2024 Intercontinental Cup

Tournament details
- Host country: India
- City: Hyderabad
- Dates: 3–9 September 2024
- Teams: 3 (from 2 confederations)
- Venue: 1 (in 1 host city)

Final positions
- Champions: Syria (1st title)
- Runners-up: Mauritius
- Third place: India

Tournament statistics
- Matches played: 3
- Goals scored: 5 (1.67 per match)
- Attendance: 42,004 (14,001 per match)
- Top scorer(s): Mahmoud Al-Mawas Mahmoud Al Aswad Daleho Irandust Pablo Sabbag (1 goal each)
- Best player: Mahmoud Al-Mawas

= 2024 Intercontinental Cup (India) =

The 2024 Intercontinental Cup was the fourth edition of the Intercontinental Cup, a three-nation football tournament, typically a four-nation tournament, held at the G. M. C. Balayogi Athletic Stadium, in the Indian city of Hyderabad in September 2024. The tournament was organized by the All India Football Federation (AIFF). India won the previous edition by a 2–0 victory over Lebanon in the final in June of 2023. Syria won this edition by finishing in first place of the round-robin standings after defeating Mauritius 2–0 and India 3–0. With one goal each, Mahmoud Al-Mawas, Mahmoud Al Aswad, Daleho Irandust, and Pablo Sabbag finished as joint-top scorers of the tournament. Mahmoud Al-Mawas of Syria was awarded best player of the tournament.
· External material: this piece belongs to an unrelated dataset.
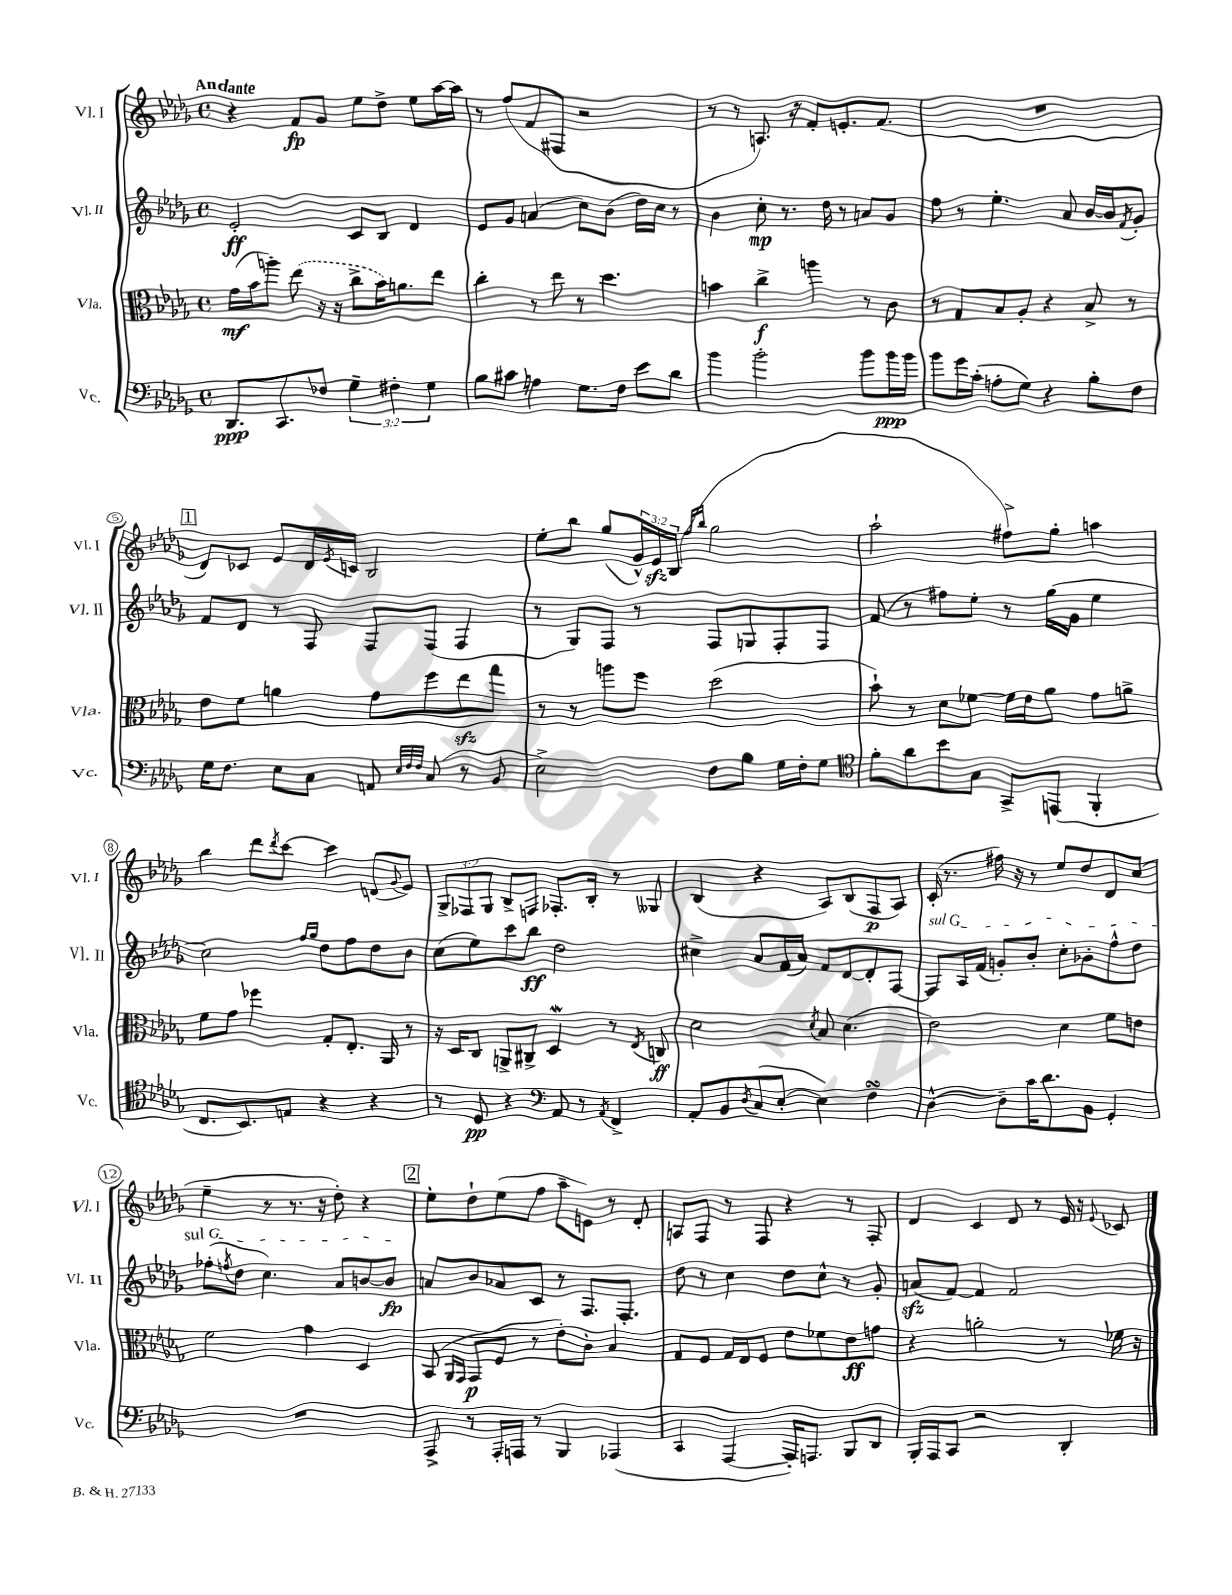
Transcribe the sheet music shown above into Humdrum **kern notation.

== Participating nations ==
The tournament was played by teams from two different confederations in the FIFA international window from 2 to 10 September 2024. India, as host, is joined by Syria from the Asian Football Confederation (AFC), and Mauritius from the Confederation of African Football (CAF). The teams play each other in a round-robin phase, and the winner in the group stage was the champion.

The FIFA Rankings of the participating national teams, as of 18 July 2024:

- SYR (93) – second appearance
- IND (124) – fourth appearance - host
- MRI (179) – first appearance

== Venue ==

- All matches are being held at the G. M. C. Balayogi Athletic Stadium in Hyderabad, India.

| Hyderabad | Hyderabad |
G. M. C. Balayogi Athletic Stadium
17°26′48.42″N 78°20′40.91″E﻿ / ﻿17.4467833°N 78.3446972°E
Capacity: 18,000 seats

== Standings ==
===Round robin===

| Pos | Team | Pld | W | D | L | GF | GA | GD | Pts |  |
|---|---|---|---|---|---|---|---|---|---|---|
| 1 | Syria | 2 | 2 | 0 | 0 | 5 | 0 | +5 | 6 | Champions |
| 2 | Mauritius | 2 | 0 | 1 | 1 | 0 | 2 | −2 | 1 | Runners-up |
| 3 | India (H) | 2 | 0 | 1 | 1 | 0 | 3 | −3 | 1 | Third place |

== Matches ==

IND 0-0 MRI

SYR 2-0 MRI
  SYR: Citorah 32', Al Mawas 70'

IND 0-3 SYR
  SYR: Al Aswad 7', Irandust 76', Sabbag

== Marketing ==
=== Sponsors ===

- PERFORMAX Activewear
- Nivia Sports
- IndiGo

=== Broadcasting rights ===
Disney+ Hotstar and JioTV have the rights to the majority of the Indian National Team's matches and they also covered the previous edition of the tournament. On 22 August 2024, the Indian National Football Team announced that Jio Cinema would stream all of the matches live. They also announced the Sports18 3 will broadcast all of the matches. There has been no news of any broadcasters covering the tournament outside of India.

== Symbols ==
=== Match ball ===
The match balls were provided by Nivia Sports. The "NIVIA Shastra 2.0" were the specific model used in the tournament. It was the first time the ball was used for an international match.